News: Big Impact, News, Research

Two-pronged approach to improved solar

Researchers at the Australian National University have developed a unique way to boost the efficiency of silicon solar cells. They have also shown the maximum potential of ultra-thin, extremely lightweight, semi-transparent materials, called transition metal dichalcgenides, to generate electricity using sunlight. These 2D materials have the potential to be incorporated into a wide range of devices and buildings, harvesting sunlight to power themselves.

Australia receives 10,000 times more solar energy from the Sun each year than its total annual energy consumption. However, use of solar energy is still limited due to: less than optimal efficiency of commercial silicon solar cells and the limited sites, such as rooftops and solar farms, currently available from which to harvest solar energy.

Dr Hieu Nguyen’s team at the Australian National University has developed a unique way to boost the efficiency of silicon solar cells by using hydrogen to reduce defects and impurities, and to boost electrical conduction. They use the advanced instruments including the transmission electron microscope at the Microscopy Australia ANU facility.
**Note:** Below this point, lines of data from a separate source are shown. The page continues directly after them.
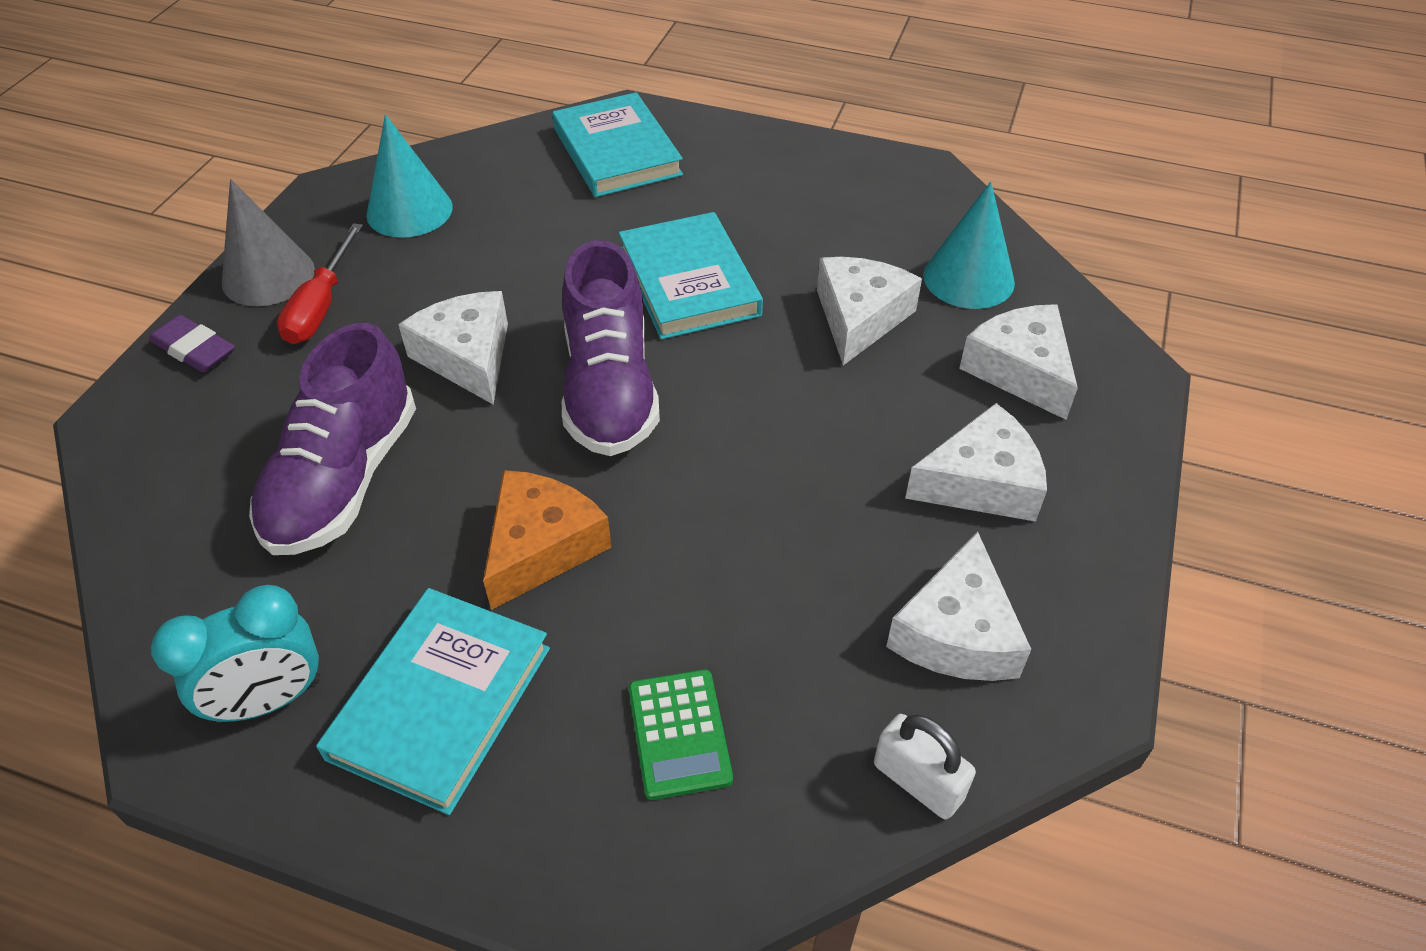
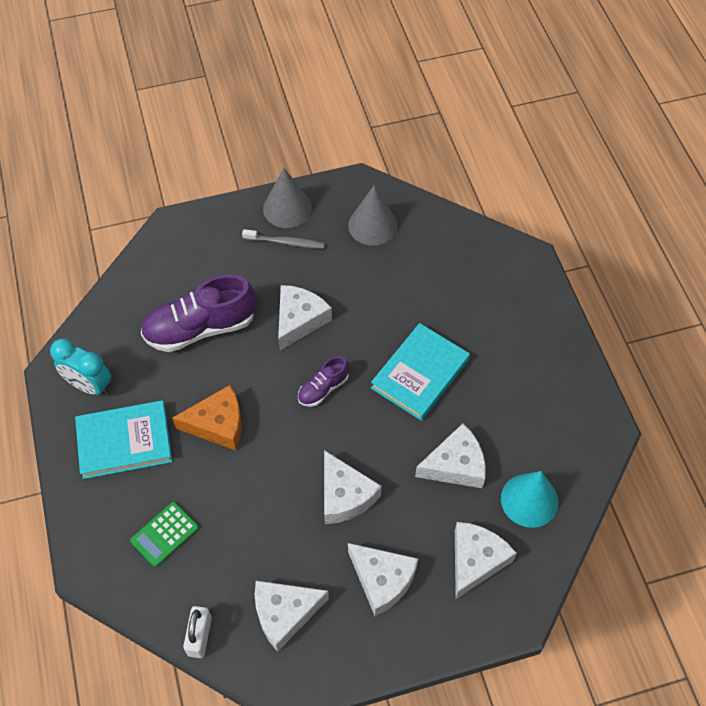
camera: 55 degrees right, 10 degrees up
(194, 349) = (226, 219): purple eraser -> none
(321, 306) = (285, 242): red screwdriver -> grey toothbrush
(409, 210) = (372, 225): turquoise cone -> grey cone
(609, 389) = (323, 389): purple shoe -> purple shoe, size x0.51
(617, 151) = (492, 277): turquoise book -> none
(809, 454) = (345, 496): none -> white cheese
They are also addressing the second limitation by showing the potential of ultra-thin, extremely lightweight, semi-transparent materials made of the transition metal dichalcogenide to generate electricity using sunlight.

The knowledge and methods developed will help ensure solar energy to have deeper and broader penetration into our lives. They also help improve the efficiency and robustness of low-cost solar energy devices, reduce energy costs, and make solar energy become a reliable, affordable, sustainable and clean energy source for Australia.